We can’t say we didn’t expect it after the marginalization of Pervez Musharraf in the last Pakistani election, but the deal between Islamabad and the radical Islamists still comes as a blow to American strategic interests. The Pakistanis will retreat from the Swat region, where al-Qaeda and the Taliban have gathered, in exchange for Baitullah Mehsud’s promise to cough up foreign fighters and end suicide attacks. The Taliban will likely do neither, as ABC reports:

Pakistan’s new government has signed a peace deal with pro-Taliban militants, in what some U.S. officials call a “victory for Osama bin Laden and al Qaeda.”

Under the terms of the 15-point plan, signed Wednesday in the city of Peshawar, the Pakistani army will withdraw thousands of troops deployed to the Swat Valley region, an area where officials believe bin Laden and other al Qaeda figures could be hiding.
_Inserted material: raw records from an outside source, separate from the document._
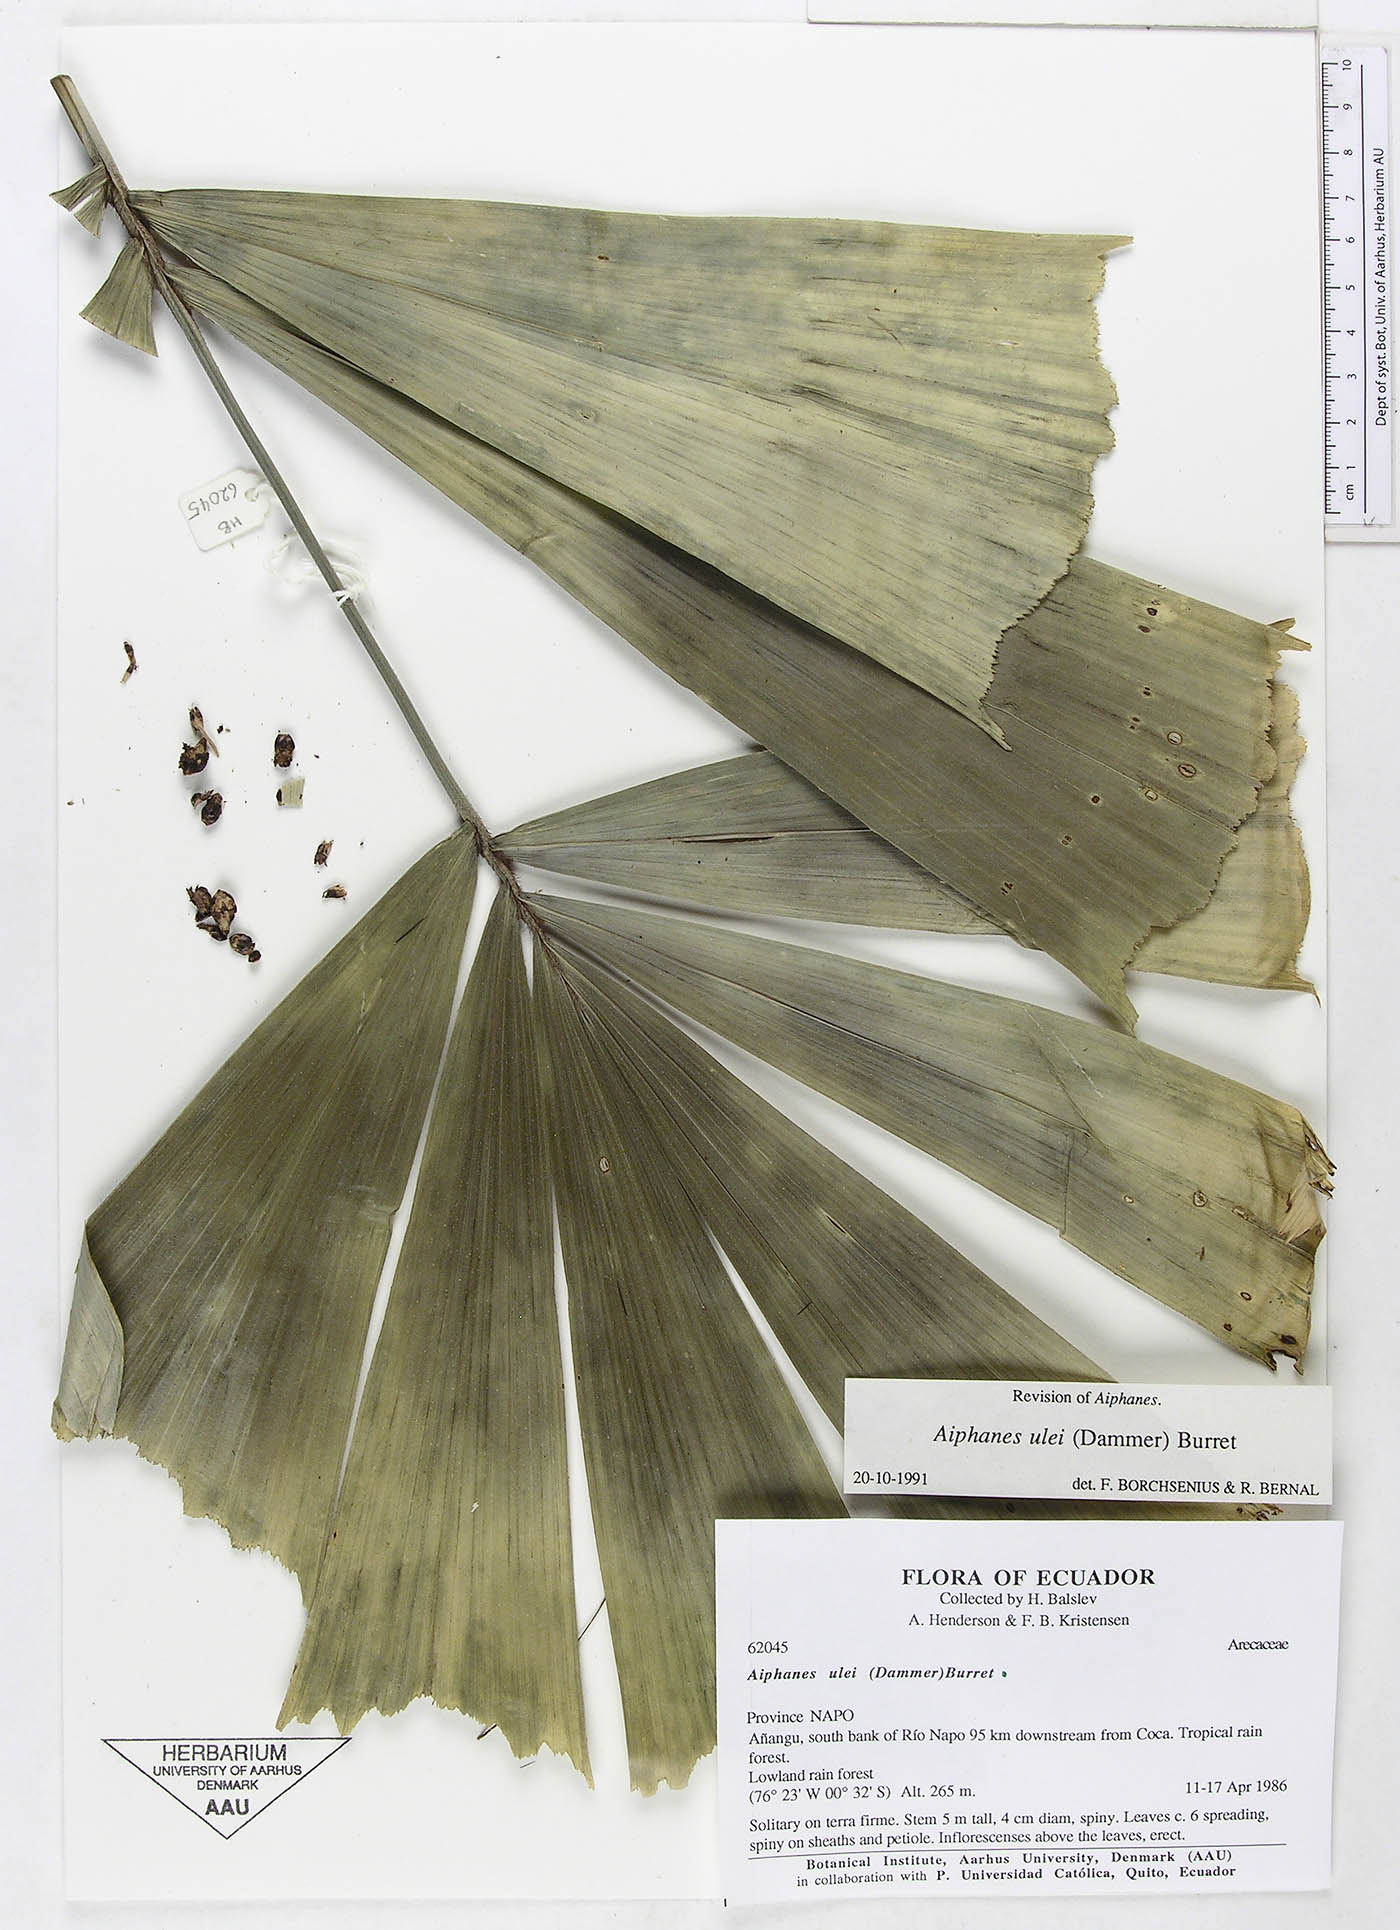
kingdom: Plantae
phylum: Tracheophyta
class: Liliopsida
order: Arecales
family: Arecaceae
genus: Aiphanes
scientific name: Aiphanes ulei
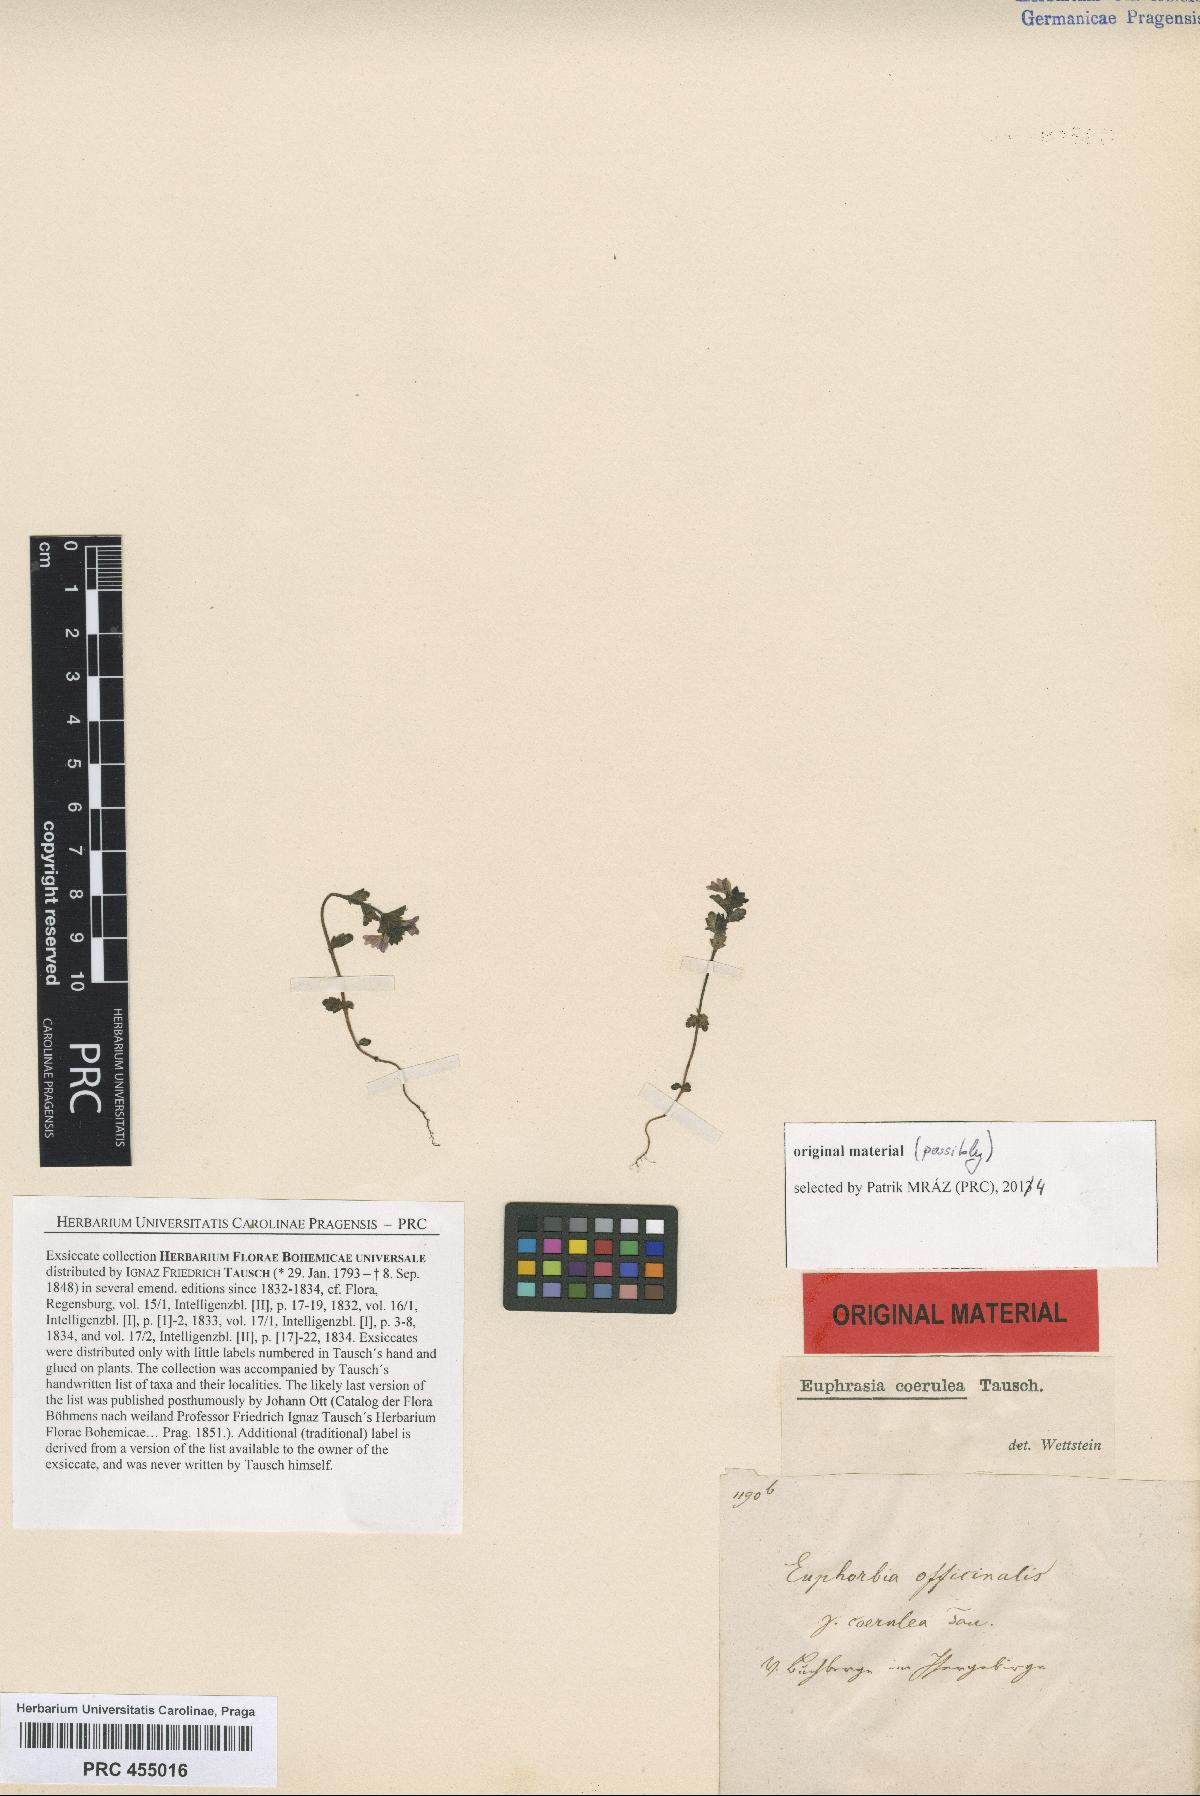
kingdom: Plantae
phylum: Tracheophyta
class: Magnoliopsida
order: Lamiales
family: Orobanchaceae
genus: Euphrasia
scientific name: Euphrasia nemorosa
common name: Common eyebright
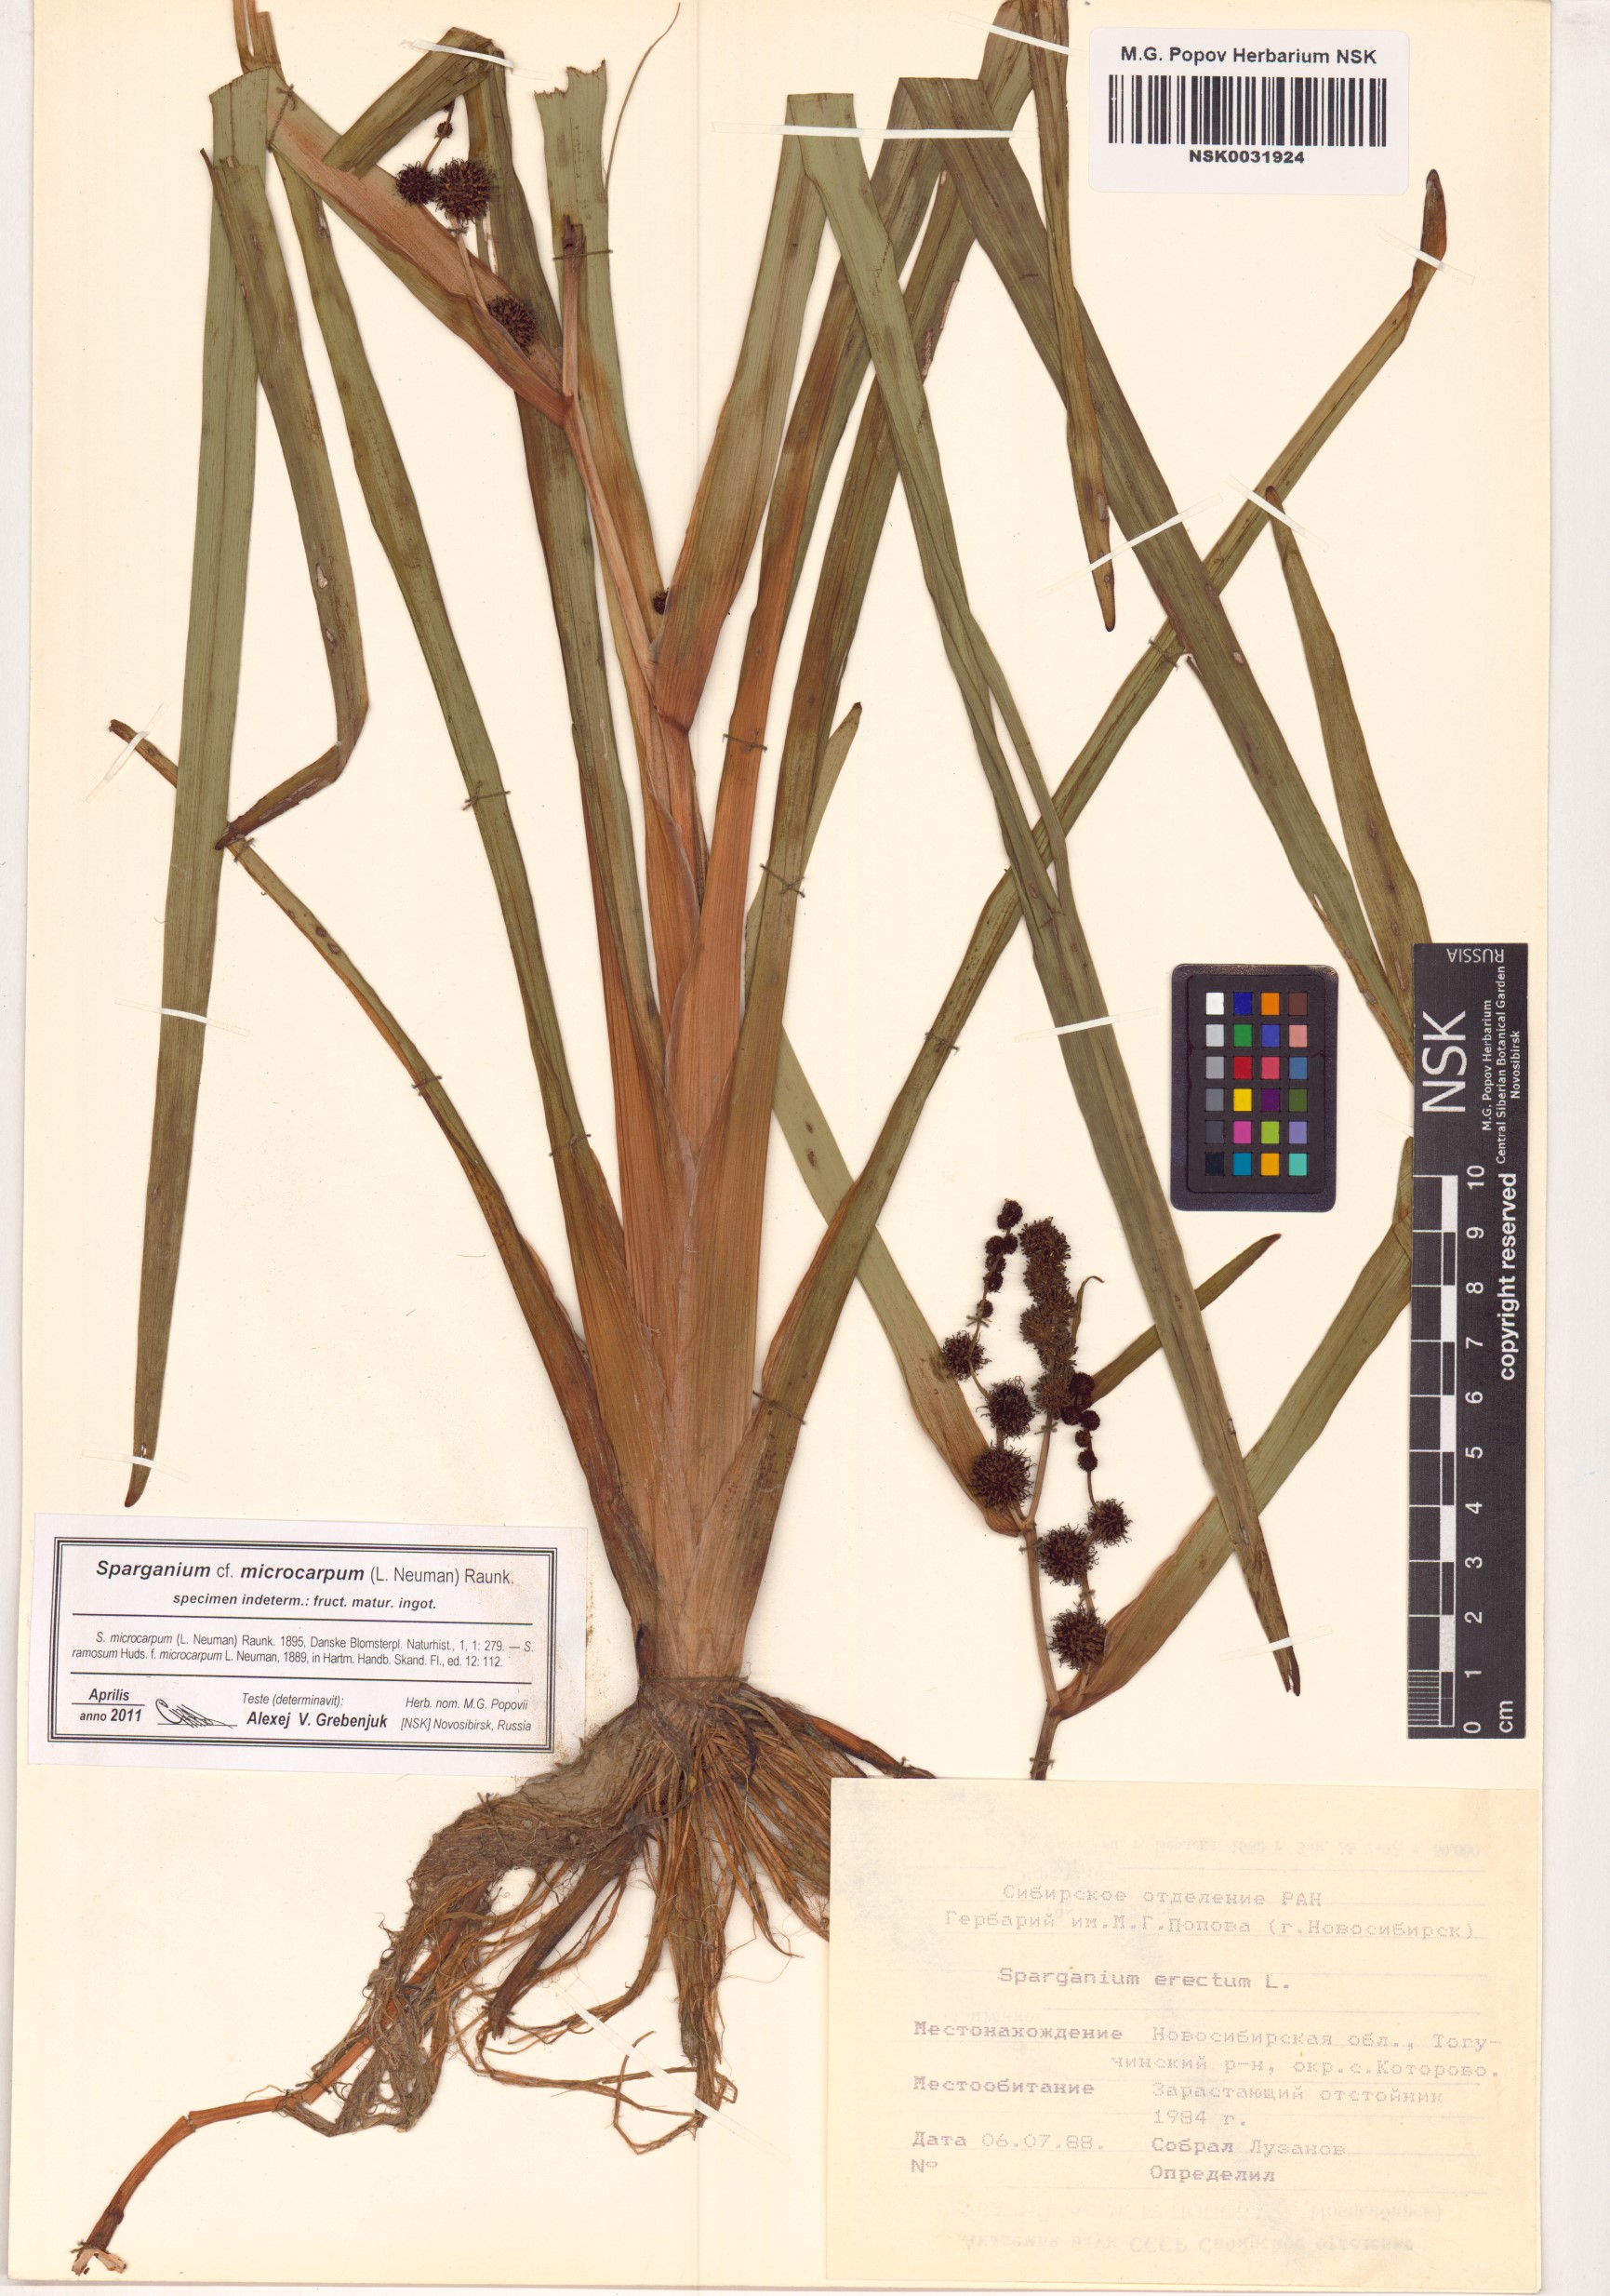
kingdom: Plantae
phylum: Tracheophyta
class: Liliopsida
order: Poales
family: Typhaceae
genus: Sparganium
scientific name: Sparganium erectum
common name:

The militants have promised to stop suicide bomb attacks and hand over any foreign militants, according to Bashir Bilour, a senior minister of Pakistan’s Northwest Frontier Province.

“While the deal sounds good, it’s likely to be implemented badly,” said Richard Clarke, an ABC News consultant and former White House counterterrorism chief. “What this means is that the United States will continue to be threatened by an al Qaeda that has a safe haven where it can attract people from around the world, be trained and equipped and sent out to the United States and other countries around the world.”

A taliban spokesman, Muslim Khan, told ABCNews.com, “We accept the writ of the state and will no longer challenge it.”

This is actually worse than the deal Musharraf cut with the radical terrorists in the Waziristans and North West Frontier Province. At that time, Musharraf held the Swat valley, a popular tourist area until Mehsud and his henchmen started squatting in the region. This essentially concedes even larger swaths of territory to the sovereignty of the terrorists, who claim to accept the writ of the government while pushing the nation’s army out of its own soil.

Under these conditions, does anyone in their right mind believe that Mehsud and his gangs will ever turn Osama bin Laden and the rest of the foreigners over to the Pakistani Army? Of course not. Mehsud continues to operate training camps in the federally-administered tribal areas (FATA) for foreigners interested in pursuing violent jihad through terrorism. Osama, Ayman al-Zawahiri, and the rest of the AQ network ensconced in Pakistan are brothers in arms to the radical Islamists, as well as potential sources for funding.

Nor can we expect that the Taliban will end their push to reclaim power in Afghanistan. This agreement allows the Taliban to secure their rear and their lines of communication through the frontier in order to increase the intensity of their missions. That will force NATO to put more combat troops into southern and eastern Afghanistan at the moment when NATO nations have begun resisting that exact move.

Pakistan just folded. They may keep their nuclear weapons safe from Islamists for the short run with this deal, but they have given the terrorists safe haven for their bases from which they will launch innumerable attacks against Afghanistan and the West.